Raros atores ousam representar o ser em sua variação, aqui engraçado, ali tenso, acolá melancólico, ora colérico ou terno. Não. Os personagens da dramaturgia quando não especialmente qualificada, são representações de conteúdos emocionais cristalizados em um, no máximo em dois tipos psicológicos sempre repetidos pelo ator a cada nova obra. A facilidade de identificar no personagem estados d'alma, características de personalidade ou de caráter, faz parte da estratégia da comunicação de massas. Precisa ser imediata, fácil, realizada sem esforço e sempre peremptória.

Já os atores de formação teatral fogem dos estereótipos e dos facilitários. Raul Cortez era um desses. Típico ator introvertido vivia externamente as situações, porém com predomínio da contenção de gestos e expressões faciais e, no entanto, levava o espectador de teatro, cinema ou o telespectador para dentro dos sentimentos, dos sofrimentos e das alegrias do personagem. Esta é uma característica dos grandes atores. Saber o ponto certo da interpretação; o equilíbrio entre objetividade e subjetividade. Assim era Raul Cortez, ajudado ademais pela natureza porque dono de uma voz bonita e firme, que sabia usar como poucos.

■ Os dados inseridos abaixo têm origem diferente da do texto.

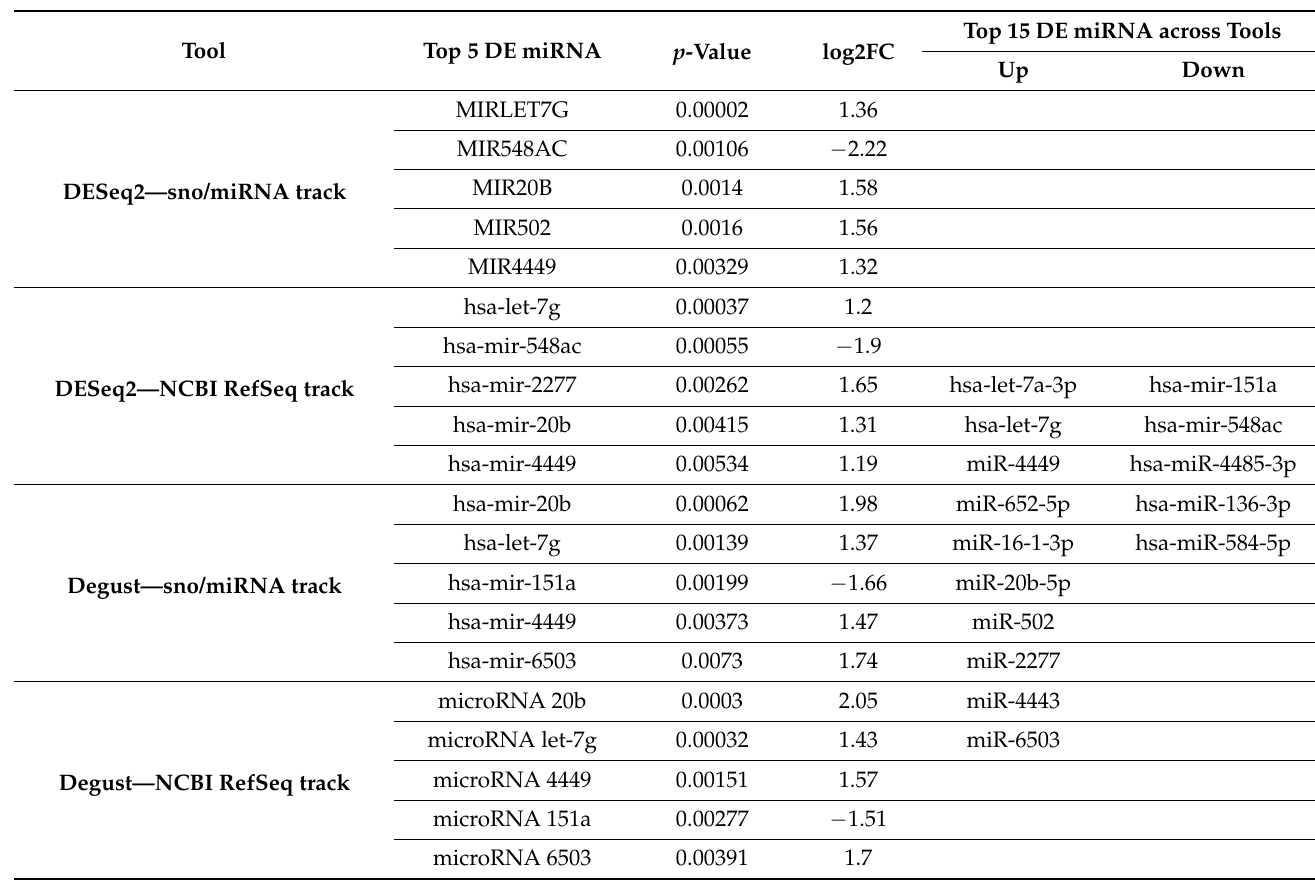
Figure 2. Representative heatmap portraying the top 10 significantly dysregulated miRNAs based on the DESeq 2 (sno/miRNA track) analysis. A clear difference is seen between the AD and control groups. Table 1. Differentially expressed (DE) miRNA found in peripheral NMV from AD subjects based on analysis conducted across different tools.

As meias tintas, dúvidas, vacilações, inseguranças, as mudanças de humor, as ciclotimias e esquizotimias próprias ao bicho-homem reaparecem na dramaturgia, projetadas nos personagens. E é necessário um repertório interior de estados de alma e de percepção da psicologia individual do personagem para que ele se destaque e saia da banalidade. Por isso, o grande ator é uma raridade. Gente que representa (mesmo com talento) há muita. Mas grandes atores os há muito poucos. Era o caso dele, repito.

Toda história e todo personagem é sempre a materialização de algum sintoma com o qual o ser humano reage diante de complexidades nem sempre definíveis. Exprimir em gestos olhares respirações, corpo e voz o sintoma indefinível em palavras mas representável, é uma tarefa didática. Ela ensina o ser humano a si mesmo. E torna o ator enigmático. Daí para a surgimento de uma aura, ou de um charme especial, é um passo. Sim, Raul era, ademais, um ator de charme, classe e categoria.

Sua perda é grande para a dramaturgia brasileira. Perdemos alguém capaz de representar o enigma de cada ser, aquilo que nele se percebe de modo enigmático sem que haja uma total apreensão racional do ser humano que está a ser representado (criado?).